Oleh: NANA LALONG
1/
lelaki miskin dari gunung
nangkring di Pantai Pede
dikejar calo karcis siang-siang
ia diomeli
mengapa nekat masuk
tanpa membayar di pintu masuk
lelaki miskin dari gunung menjawab
betapa orang miskin juga butuh pantai
untuk belajar tabah dari ombak
yang kekal menghempas di pantai itu apapun musimnya
sekekal kemiskinan menghempas hidup lelaki itu
dari rejim ke rejim di negeri ini
bertahun-tahun
lelaki miskin dari gunung
menghindar calo karcis
setiap kali datang ke pantai itu
2/
lelaki miskin dari gunung
mencari jejak di pasir pantai
sepasang jejak kekasih dari tahun-tahun yang silam
ingin dikumpulkannya jejak-jejak itu
sebagai barang bukti
bahwa lelaki semiskin dia
bahkan pernah jatuh cinta di pantai itu
menggandeng seseorang begitu mesranya
dan tak ingin dilupakannya kisah itu
betapa di sana ia punya kenangan
satu-satunya alasan mengapa ia
selalu ingin kembali ke Pede
walau harus kucing-kucingan
dengan calo karcis
3/
lelaki miskin dari gunung
tak pernah pandai mengemis
pun ketika ia tahu
di pantai itu ia menjumpai bos-bos berduit
yang tak bakal jatuh miskin bila mentraktir
karcis masuk untuk lelaki miskin
ingin ditebusnya karcis masuk
dengan memungut sampah
yang juga mengunjungi pantai itu
dan belum mau pulang ke laut
karena lelah berenang sepanjang tahun
4/
sampah di tangan lelaki miskin dari gunung
meronta-ronta
bebaskan kami om pa…
bebaskan kami om pa…
sampah-sampah itu
ingin berleyeh-leyeh di pasir hangat
lalu sebentar kembali ke laut
berenang sepuas-puasnya
selagi masih gratis
dan belum ditagih karcis
5/
Si tik, nama lengkapnya plastik
bercanda dengan lidah ombak
menyentuh bibir pantai yang basah
lepas dari jangkauan lelaki miskin dari gunung
ia mengajak si botol
yang terkapar lelah di pasir hangat
tol, berenang yuk
mumpung masih boleh
Ia menoleh ke temannya yang lain lagi
temannya itu sedang menelpon kasur
sobat lama di Jakarta
“Sur, cepat ke sini.

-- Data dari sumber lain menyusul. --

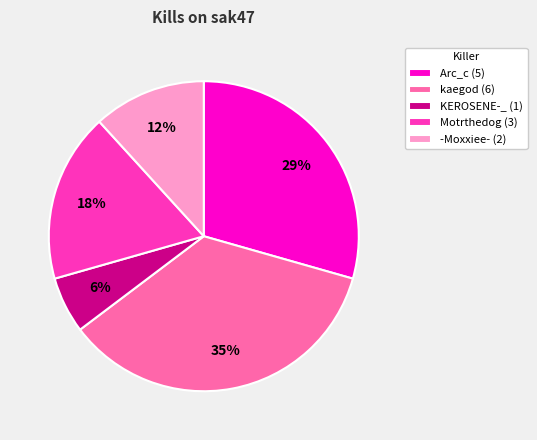

Rank the categories by value from highest to lowest.

kaegod (6), Arc_c (5), Motrthedog (3), -Moxxiee- (2), KEROSENE-_ (1)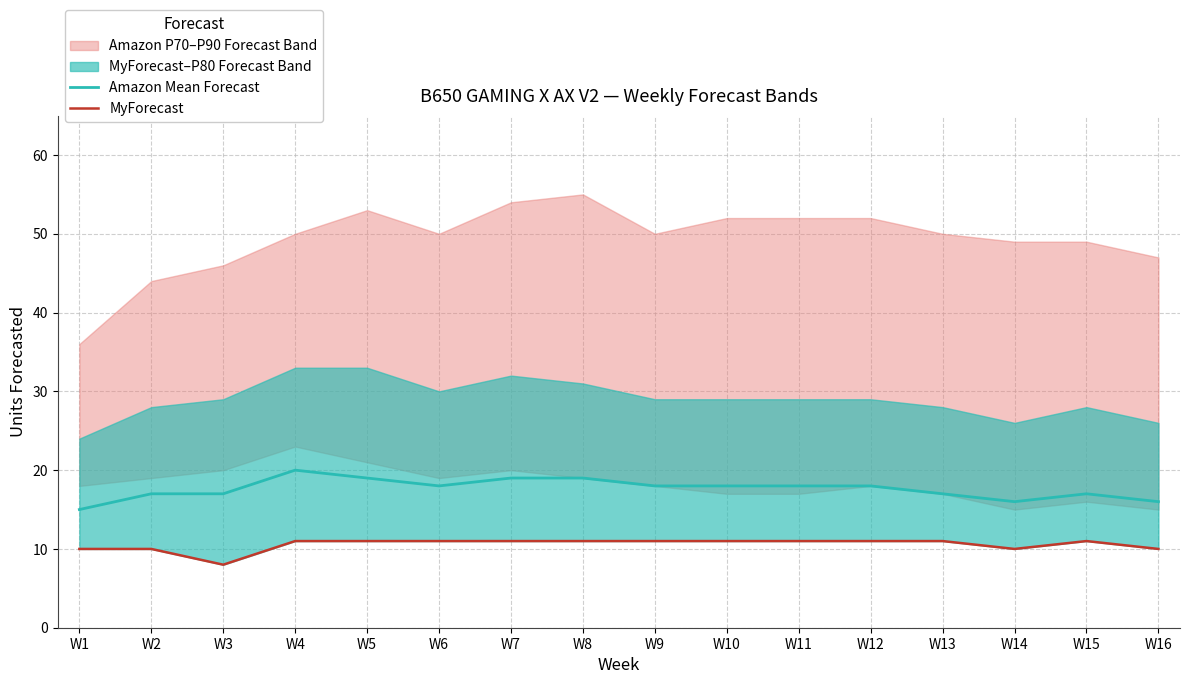

How many lines are shown in the chart?

2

Di sana kamu dijkejar-kejar petugas kebersihan.
Dibawa ke Bantar Gebang pula.
Hancur dilumat gerigi mesin-mesin raksasa PT Godang Tua.
Mending ke sini, bisa berenang sepanjang tahun”
temannya itu menutup hp
ketika satu pesan berkedip
giliran teman dari Bali, namanya si fum, berpesan:
ok bro, peluang emas.
terima kasih untuk undangannya.
saya ke sana naik apa eh?
layar padam
saatnya ia berenang lagi
meluncur ke arah tik, sahabatnya
berenang begitu lepasnya mereka
bagaikan tak ada lagi yang lebih lepas
dari bertahun-tahun berenang di Labuan bajo
tanpa karcis masuk yang membuat lelaki miskin dari gunung
kucing-kucingan dengan calo karcis
di pantai itu.
mereka berenang makin dalam
jauh…makin jauh dari jangkauan
lelaki miskin dari gunung
yang mungkin tak pernah terlatih berenang
atau mungkin sudah memutuskan berhenti berenang
hingga ditemukannya jejak sang kekasih
dari tahun-tahun yang silam
yang terkubur di antara jejak kekasih orang lain
di pantai yang makin murung itu)***
Nana Lalong, nama pena untuk seorang mahasiswa asal Manggarai, kini sedang studi di Jakarta.